Former Knaphill resident and author Dame Hilary Mantel dies... I am sad to report the death of Dame Hilary Mantel in Exeter, Devon, on Thursday, 22 September, writes Mal Foster.
Aged 70, she
was the acclaimed author of the Booker Prize-winning novel Wolf Hall
and its sequel, Bring Up the Bodies. The trilogy's final book, The Mirror
& The Light, was published in 2020 and became an instant Sunday Times
bestseller.
Mantel had strong Woking connections, living with her husband, Gerald McEwan, in a penthouse at Florence House, which was once part of Brookwood Hospital in Knaphill. Wolf Hall and Bring Up the Bodies were written during her ten years at the iconic residence.

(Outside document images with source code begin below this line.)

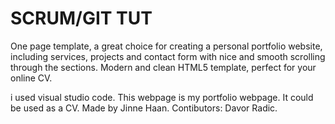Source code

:# SCRUM/GIT TUT
One page template, a great choice for creating a personal portfolio website, including services, projects and contact form with nice and smooth scrolling through the sections. Modern and clean HTML5 template, perfect for your online CV.

i used visual studio code.  This webpage is my portfolio webpage. It could be used as a CV. Made by Jinne Haan. Contibutors: Davor Radic.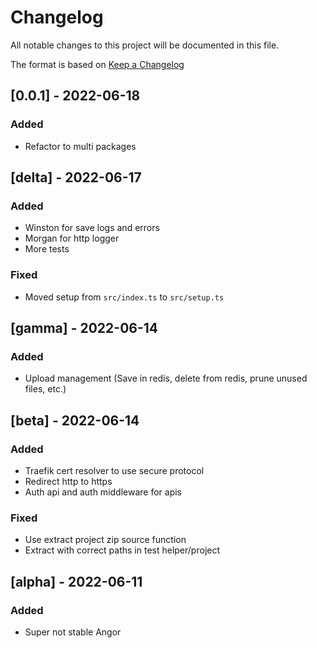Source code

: # Changelog

All notable changes to this project will be documented in this file.

The format is based on [Keep a Changelog](https://keepachangelog.com/en/1.0.0/)

## [0.0.1] - 2022-06-18

### Added

-   Refactor to multi packages

## [delta] - 2022-06-17

### Added

-   Winston for save logs and errors
-   Morgan for http logger
-   More tests

### Fixed

-   Moved setup from `src/index.ts` to `src/setup.ts`

## [gamma] - 2022-06-14

### Added

-   Upload management (Save in redis, delete from redis, prune unused files, etc.)

## [beta] - 2022-06-14

### Added

-   Traefik cert resolver to use secure protocol
-   Redirect http to https
-   Auth api and auth middleware for apis

### Fixed

-   Use extract project zip source function
-   Extract with correct paths in test helper/project

## [alpha] - 2022-06-11

### Added

-   Super not stable Angor
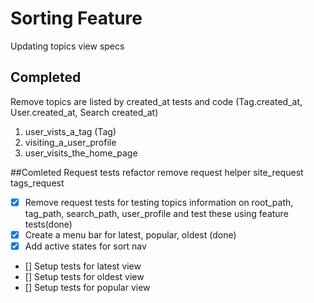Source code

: # Sorting Feature

Updating topics view specs

## Completed
Remove topics are listed by created_at tests and code
(Tag.created_at, User.created_at, Search created_at)
1. user_vists_a_tag (Tag)
2. visiting_a_user_profile 
3. user_visits_the_home_page

##Comleted
Request tests refactor
  remove request helper
site_request
tags_request

- [x] Remove request tests for testing topics information on root_path, tag_path, search_path, user_profile and test these using feature tests(done)
- [x] Create a menu bar for latest, popular, oldest (done)
- [x] Add active states for sort nav
- [] Setup tests for latest view
- [] Setup tests for oldest view
- [] Setup tests for popular view

 
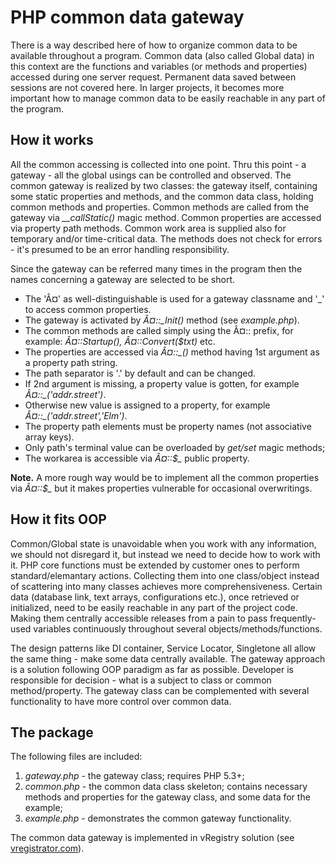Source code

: PHP common data gateway
=======================

There is a way described here of how to organize common data to be available throughout a program. Common data (also called Global data) in this context are the functions and variables (or methods and properties) accessed during one server request. Permanent data saved between sessions are not covered here.  In larger projects, it becomes more important how to manage common data to be easily reachable in any part of the program.

How it works
------------

All the common accessing is collected into one point. Thru this point - a gateway - all the global usings can be controlled and observed. The common gateway is realized by two classes: the gateway itself, containing some static properties and methods, and the common data class, holding common methods and properties. Common methods are called from the gateway via *__callStatic()* magic method. Common properties are accessed via property path methods. Common work area is supplied also for temporary and/or time-critical data. The methods does not check for errors - it's presumed to be an error handling responsibility.

Since the gateway can be referred many times in the program then the names concerning a gateway are selected to be short.

- The 'Â¤' as well-distinguishable is used for a gateway classname and '_' to access common properties. 
- The gateway is activated by *Â¤::_Init()* method (see *example.php*). 
- The common methods are called simply using the Â¤:: prefix, for example: *Â¤::Startup(), Â¤::Convert($txt)* etc. 
- The properties are accessed via *Â¤::_()* method having 1st argument as a property path string. 
- The path separator is '.' by default and can be changed. 
- If 2nd argument is missing, a property value is gotten, for example *Â¤::_('addr.street')*. 
- Otherwise new value is assigned to a property, for example *Â¤::_('addr.street','Elm')*. 
- The property path elements must be property names (not associative array keys).
- Only path's terminal value can be overloaded by *get/set* magic methods; 
- The workarea is accessible via *Â¤::$_*  public property.

**Note.** A more rough way would be to implement all the common properties via *Â¤::$_* but it makes properties vulnerable for occasional overwritings.

How it fits OOP
---------------

Common/Global state is unavoidable when you work with any information, we should not disregard it, but instead we need to decide how to work with it. PHP core functions must be extended by customer ones to perform standard/elemantary actions. Collecting them into one class/object instead of scattering into many classes achieves more comprehensiveness. Certain data (database link, text arrays, configurations etc.), once retrieved or initialized, need to be easily reachable in any part of the project code. Making them centrally accessible releases from a pain to pass frequently-used variables continuously throughout several objects/methods/functions. 

The design patterns like DI container, Service Locator, Singletone all allow the same thing - make some data centrally available. The gateway approach is a solution following OOP paradigm as far as possible. Developer is responsible for decision - what is a subject to class or common method/property. The gateway class can be complemented with several functionality to have more control over common data.

The package
-----------

The following files are included:

1. *gateway.php* - the gateway class; requires PHP 5.3+;
2. *common.php* - the common data class skeleton; contains necessary methods and properties for the gateway class, and some data for the example;
3. *example.php* - demonstrates the common gateway functionality.

The common data gateway is implemented in vRegistry solution (see [vregistrator.com]).

  [vregistrator.com]: http://vregistrator.com/hlp/en
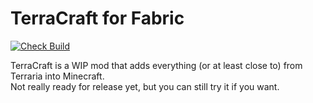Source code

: # TerraCraft for Fabric
[![Check Build](https://github.com/jakeb072001/TerraCraft/workflows/CheckBuild/badge.svg)](https://github.com/jakeb072001/TerraCraft/actions)

TerraCraft is a WIP mod that adds everything (or at least close to) from Terraria into Minecraft.  
Not really ready for release yet, but you can still try it if you want.
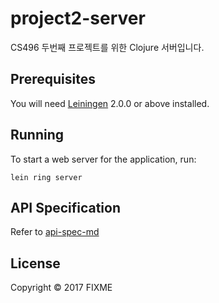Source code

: # project2-server

CS496 두번째 프로젝트를 위한 Clojure 서버입니다.

## Prerequisites

You will need [Leiningen][] 2.0.0 or above installed.

[leiningen]: https://github.com/technomancy/leiningen

## Running

To start a web server for the application, run:

    lein ring server

## API Specification

Refer to [api-spec-md]

[api-spec-md]:  https://hackmd.io/s/rkSa9s47z#


## License

Copyright © 2017 FIXME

The couple later moved to Budleigh Salterton in Devon but would often return to the Woking area to visit friends when travelling to London and the home counties to appear at various functions and in the media.
Indeed, I last saw
Hilary with Gerald in January 2019, in Sainsbury’s, Knaphill, just before the Covid 19 outbreak whilst they were on one of those visits. In earlier days, I had
corresponded with Gerald, who had always taken an interest in our local
community.
In 2014, Hilary famously
brought about the attention of the police following the fictionalised account
of the murder of former prime minister Margaret Thatcher in 1983. The short
story entitled, The Assassination of Margaret Thatcher led Mantel to
respond to allies of Thatcher by saying, ‘Bringing in the police for an investigation was
beyond anything I could have planned or hoped for because it immediately
exposes them to ridicule.’ And it did!